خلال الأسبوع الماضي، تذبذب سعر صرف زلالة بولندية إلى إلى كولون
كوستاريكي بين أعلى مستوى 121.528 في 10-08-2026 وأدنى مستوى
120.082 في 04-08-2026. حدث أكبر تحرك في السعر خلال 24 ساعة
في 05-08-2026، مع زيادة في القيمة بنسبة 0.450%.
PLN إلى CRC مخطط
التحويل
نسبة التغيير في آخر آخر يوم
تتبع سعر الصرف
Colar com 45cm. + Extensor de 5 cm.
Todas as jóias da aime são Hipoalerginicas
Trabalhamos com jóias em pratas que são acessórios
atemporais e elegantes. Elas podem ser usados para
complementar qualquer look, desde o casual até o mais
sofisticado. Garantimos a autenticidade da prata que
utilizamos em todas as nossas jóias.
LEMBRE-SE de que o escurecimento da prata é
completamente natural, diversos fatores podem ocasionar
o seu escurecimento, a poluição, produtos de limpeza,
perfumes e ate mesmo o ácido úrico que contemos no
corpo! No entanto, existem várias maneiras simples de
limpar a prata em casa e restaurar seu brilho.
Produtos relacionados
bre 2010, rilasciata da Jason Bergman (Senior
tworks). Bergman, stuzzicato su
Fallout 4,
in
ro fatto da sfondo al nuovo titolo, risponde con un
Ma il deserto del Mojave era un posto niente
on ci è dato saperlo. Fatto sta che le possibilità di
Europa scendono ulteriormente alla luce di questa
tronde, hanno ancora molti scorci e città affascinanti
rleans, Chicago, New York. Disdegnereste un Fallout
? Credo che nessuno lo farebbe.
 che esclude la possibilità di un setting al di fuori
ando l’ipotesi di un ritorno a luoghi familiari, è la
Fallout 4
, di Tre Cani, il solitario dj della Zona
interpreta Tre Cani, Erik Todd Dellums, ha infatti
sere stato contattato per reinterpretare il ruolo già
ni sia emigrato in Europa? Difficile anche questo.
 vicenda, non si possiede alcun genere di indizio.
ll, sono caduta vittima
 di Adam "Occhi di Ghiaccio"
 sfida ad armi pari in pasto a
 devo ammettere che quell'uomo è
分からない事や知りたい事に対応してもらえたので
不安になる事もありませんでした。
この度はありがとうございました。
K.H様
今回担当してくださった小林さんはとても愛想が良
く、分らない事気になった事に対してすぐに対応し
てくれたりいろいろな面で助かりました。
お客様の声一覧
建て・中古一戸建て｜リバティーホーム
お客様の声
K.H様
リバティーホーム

+ + + + +

Problem description:
Write out exactly the lines from the one containing "limpar a prata" through the end of the data, both included. Add nothing else.

Reply to the task:
limpar a prata em casa e restaurar seu brilho.
Produtos relacionados
bre 2010, rilasciata da Jason Bergman (Senior
tworks). Bergman, stuzzicato su
Fallout 4,
in
ro fatto da sfondo al nuovo titolo, risponde con un
Ma il deserto del Mojave era un posto niente
on ci è dato saperlo. Fatto sta che le possibilità di
Europa scendono ulteriormente alla luce di questa
tronde, hanno ancora molti scorci e città affascinanti
rleans, Chicago, New York. Disdegnereste un Fallout
? Credo che nessuno lo farebbe.
 che esclude la possibilità di un setting al di fuori
ando l’ipotesi di un ritorno a luoghi familiari, è la
Fallout 4
, di Tre Cani, il solitario dj della Zona
interpreta Tre Cani, Erik Todd Dellums, ha infatti
sere stato contattato per reinterpretare il ruolo già
ni sia emigrato in Europa? Difficile anche questo.
 vicenda, non si possiede alcun genere di indizio.
ll, sono caduta vittima
 di Adam "Occhi di Ghiaccio"
 sfida ad armi pari in pasto a
 devo ammettere che quell'uomo è
分からない事や知りたい事に対応してもらえたので
不安になる事もありませんでした。
この度はありがとうございました。
K.H様
今回担当してくださった小林さんはとても愛想が良
く、分らない事気になった事に対してすぐに対応し
てくれたりいろいろな面で助かりました。
お客様の声一覧
建て・中古一戸建て｜リバティーホーム
お客様の声
K.H様
リバティーホーム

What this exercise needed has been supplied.